The elk need the grass too, and worries are the horses will make the range too bare. And the elk will not make a comeback.
But the truth of the matter is neither species is native to land that never existed before. The glaciers never made it this far south, and the steepness of the terrain before the dozers came is testament to the antiquity of these mountains. They once stood like the Rockies or the Himalayas, but the millennia of erosion wore them down until the coal operators showed up to cut down their remnant. The glaciers never smoothed out the mountains, but human greed certainly did.
Meanwhile, Don Blankenship is back in politics. He is a former coal operator, a greedy, nasty one at that, the kind that was once excoriated in all those old union songs, but now as the mines employ fewer and fewer workers and UMWA is all broken and busted, he plays the working class victim. All railroaded by “union bosses” and Obama, he didn’t do anything wrong, he tells the gullible.
He’s thrown his hat into the US Senate race. His ads call all his opponents liberals and abortion lovers. He plays up his conspiracy theory about Obama having it out for him. He feigns tears about Indiana bats that are being killed by windmills.
He says he’ll drain the swamp. Maybe, he will, but I have the idea that he might just fill it up with coal slurry. That’s what happened to poor Martin County, Kentucky. Blankenship was CEO when his company’s slurry impoundment overflowed and filled up the Tug Fork River.
He sells the false hope that if you just get rid of a few more environmental and labor regulations, the coal industry will come roaring back. He also says that if we just build Old Man Trump’s wall on the Mexican border, we won’t have any more problems with drugs. After all, the drug problem must surely come from brown foreigners, and not the pharmaceutical industry and those totally unscrupulous doctors who prescribed opioids for every little discomfort.
The politics he offers are the politics of the apocalypse.
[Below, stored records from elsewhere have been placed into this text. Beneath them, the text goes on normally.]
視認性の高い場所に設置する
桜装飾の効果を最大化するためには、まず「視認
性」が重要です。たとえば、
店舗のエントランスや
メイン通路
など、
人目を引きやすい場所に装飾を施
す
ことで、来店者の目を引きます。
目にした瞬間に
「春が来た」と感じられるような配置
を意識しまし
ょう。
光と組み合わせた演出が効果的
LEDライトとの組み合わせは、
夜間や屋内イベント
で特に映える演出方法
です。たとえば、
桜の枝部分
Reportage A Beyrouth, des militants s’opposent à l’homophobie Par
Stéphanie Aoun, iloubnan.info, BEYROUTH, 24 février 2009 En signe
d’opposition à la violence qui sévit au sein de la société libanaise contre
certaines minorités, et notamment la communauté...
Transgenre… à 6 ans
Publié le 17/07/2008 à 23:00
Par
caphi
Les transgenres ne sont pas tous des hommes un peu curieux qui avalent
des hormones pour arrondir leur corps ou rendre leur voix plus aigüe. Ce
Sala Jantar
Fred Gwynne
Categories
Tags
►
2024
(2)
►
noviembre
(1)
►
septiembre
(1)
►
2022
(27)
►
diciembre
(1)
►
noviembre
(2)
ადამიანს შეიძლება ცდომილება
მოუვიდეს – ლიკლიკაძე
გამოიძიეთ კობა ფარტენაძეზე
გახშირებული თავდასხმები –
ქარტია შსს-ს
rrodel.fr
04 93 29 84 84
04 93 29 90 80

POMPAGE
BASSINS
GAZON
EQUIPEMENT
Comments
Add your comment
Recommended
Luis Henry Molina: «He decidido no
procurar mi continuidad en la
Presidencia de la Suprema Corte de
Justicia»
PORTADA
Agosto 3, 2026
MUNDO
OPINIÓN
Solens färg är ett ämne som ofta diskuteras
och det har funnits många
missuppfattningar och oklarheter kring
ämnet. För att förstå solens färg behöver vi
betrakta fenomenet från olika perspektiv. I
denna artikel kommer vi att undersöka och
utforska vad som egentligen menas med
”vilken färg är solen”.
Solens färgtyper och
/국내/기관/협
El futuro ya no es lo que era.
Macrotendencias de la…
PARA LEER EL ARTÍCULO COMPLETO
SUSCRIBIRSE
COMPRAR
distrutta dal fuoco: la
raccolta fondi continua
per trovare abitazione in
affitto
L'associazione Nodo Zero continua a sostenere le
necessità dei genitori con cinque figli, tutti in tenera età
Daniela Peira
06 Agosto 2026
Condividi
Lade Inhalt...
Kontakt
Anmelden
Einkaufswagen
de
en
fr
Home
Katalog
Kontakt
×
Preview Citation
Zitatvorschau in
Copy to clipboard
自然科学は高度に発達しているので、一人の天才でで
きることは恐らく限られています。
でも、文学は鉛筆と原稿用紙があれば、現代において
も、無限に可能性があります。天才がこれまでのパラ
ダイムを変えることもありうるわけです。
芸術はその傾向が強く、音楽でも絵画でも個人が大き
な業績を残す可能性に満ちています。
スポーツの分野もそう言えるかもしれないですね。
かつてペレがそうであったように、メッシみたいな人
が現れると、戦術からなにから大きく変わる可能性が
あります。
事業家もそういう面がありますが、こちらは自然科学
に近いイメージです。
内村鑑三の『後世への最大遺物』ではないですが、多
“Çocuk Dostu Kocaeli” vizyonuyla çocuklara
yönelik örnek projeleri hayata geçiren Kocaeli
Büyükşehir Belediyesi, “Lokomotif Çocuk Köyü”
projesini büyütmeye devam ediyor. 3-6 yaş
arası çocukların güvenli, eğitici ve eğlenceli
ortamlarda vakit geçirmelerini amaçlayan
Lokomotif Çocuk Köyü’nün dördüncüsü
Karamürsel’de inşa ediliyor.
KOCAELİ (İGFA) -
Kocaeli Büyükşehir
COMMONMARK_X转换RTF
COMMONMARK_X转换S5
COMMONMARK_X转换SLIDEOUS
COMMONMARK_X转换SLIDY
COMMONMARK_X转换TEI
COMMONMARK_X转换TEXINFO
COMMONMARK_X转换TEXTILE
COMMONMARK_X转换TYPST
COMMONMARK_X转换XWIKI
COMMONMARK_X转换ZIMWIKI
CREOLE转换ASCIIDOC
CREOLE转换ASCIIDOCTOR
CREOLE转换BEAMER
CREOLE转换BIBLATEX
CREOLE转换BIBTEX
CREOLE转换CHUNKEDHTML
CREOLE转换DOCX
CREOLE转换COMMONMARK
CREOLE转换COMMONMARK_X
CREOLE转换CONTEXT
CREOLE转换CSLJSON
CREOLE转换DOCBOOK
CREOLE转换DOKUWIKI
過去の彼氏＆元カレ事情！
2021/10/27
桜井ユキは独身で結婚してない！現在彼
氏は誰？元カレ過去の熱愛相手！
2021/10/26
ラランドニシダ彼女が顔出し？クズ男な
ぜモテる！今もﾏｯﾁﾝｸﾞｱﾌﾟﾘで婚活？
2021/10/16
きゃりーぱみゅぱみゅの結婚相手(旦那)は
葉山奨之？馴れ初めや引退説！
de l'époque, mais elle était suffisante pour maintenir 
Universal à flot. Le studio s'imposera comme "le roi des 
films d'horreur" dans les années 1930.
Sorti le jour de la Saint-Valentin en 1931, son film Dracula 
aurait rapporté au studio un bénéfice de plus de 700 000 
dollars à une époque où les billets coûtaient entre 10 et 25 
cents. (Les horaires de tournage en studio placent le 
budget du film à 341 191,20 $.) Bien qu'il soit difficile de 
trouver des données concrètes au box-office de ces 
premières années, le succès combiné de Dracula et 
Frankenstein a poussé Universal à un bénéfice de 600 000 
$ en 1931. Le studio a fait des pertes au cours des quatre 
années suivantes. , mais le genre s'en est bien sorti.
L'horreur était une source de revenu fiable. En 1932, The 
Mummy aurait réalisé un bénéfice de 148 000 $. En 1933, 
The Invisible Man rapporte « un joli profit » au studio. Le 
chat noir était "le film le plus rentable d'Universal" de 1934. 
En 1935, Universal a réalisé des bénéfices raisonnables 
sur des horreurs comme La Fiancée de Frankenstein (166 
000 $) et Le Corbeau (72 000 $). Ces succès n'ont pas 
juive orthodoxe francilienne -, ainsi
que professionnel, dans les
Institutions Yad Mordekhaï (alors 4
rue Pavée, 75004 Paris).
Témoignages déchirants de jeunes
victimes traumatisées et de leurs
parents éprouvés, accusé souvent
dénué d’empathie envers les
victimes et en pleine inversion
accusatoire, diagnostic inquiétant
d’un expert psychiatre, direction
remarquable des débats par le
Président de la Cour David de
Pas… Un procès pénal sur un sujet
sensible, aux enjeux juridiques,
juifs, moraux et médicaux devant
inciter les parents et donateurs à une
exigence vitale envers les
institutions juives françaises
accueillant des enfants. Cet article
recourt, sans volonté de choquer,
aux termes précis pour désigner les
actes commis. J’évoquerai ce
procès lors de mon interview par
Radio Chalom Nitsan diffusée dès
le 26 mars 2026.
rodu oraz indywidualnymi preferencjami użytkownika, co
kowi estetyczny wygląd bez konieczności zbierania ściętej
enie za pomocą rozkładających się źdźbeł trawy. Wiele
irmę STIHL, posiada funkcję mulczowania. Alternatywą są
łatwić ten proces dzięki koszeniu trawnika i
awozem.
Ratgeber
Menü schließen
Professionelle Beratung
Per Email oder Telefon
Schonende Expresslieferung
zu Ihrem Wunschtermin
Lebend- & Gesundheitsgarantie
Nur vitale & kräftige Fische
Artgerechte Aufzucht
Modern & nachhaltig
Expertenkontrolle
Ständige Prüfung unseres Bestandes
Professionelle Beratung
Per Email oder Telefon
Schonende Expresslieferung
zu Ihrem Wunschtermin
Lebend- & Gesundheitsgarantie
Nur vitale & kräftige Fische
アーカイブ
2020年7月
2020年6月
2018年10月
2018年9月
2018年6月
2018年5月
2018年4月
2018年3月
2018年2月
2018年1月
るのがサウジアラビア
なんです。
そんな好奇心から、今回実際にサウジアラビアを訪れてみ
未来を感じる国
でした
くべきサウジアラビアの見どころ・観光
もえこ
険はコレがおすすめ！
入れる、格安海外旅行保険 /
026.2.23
In land where no real hope can be found, a little false hope will do.
And the miners lose their jobs and their homes and their pleasure horses join the ranks of the feral bands.
The Bible talks about the four horsemen of the apocalypse, but in West Virginia, the hoofbeats of that sound the impending doom have no riders at all.
They are the roving bands of the abandoned, left out to sort out a new existence on Don Blankeship’s prairies.
The snakeoil of politicians rings out on the airwaves, and every year, new horses get turned out, and the mares drop their feral foals.
The coal company’s rangeland gets denuded a little bit more, and the elk might not stand much of a chance.
In this apocalypse, death will come. Sooner or later, the horses will starve on those pastures. A few good souls might get some of them adopted, but most will either starve or wind up shot.
Perhaps, this election will be the final burlesque of Blankenship, but he’s not the only coal country caudillo in West Virginia. The current governor is a more successful sort of politico of this stripe, and the legislature if full of people like him. The long suffering of the people will go on and on, and the horses will continue to be turned out into the wild,
Already, coal towns are advertising their “wild horses” as an attraction draw tourism. It’s a more benign falsehood than the one Blankenship is offering.
But it is not so benign for the horses or the coming elk. For them, the apocalypse is coming. They cannot know it, for if they did, they would run.
And their hoofbeats would ring out the warning of our impending doom.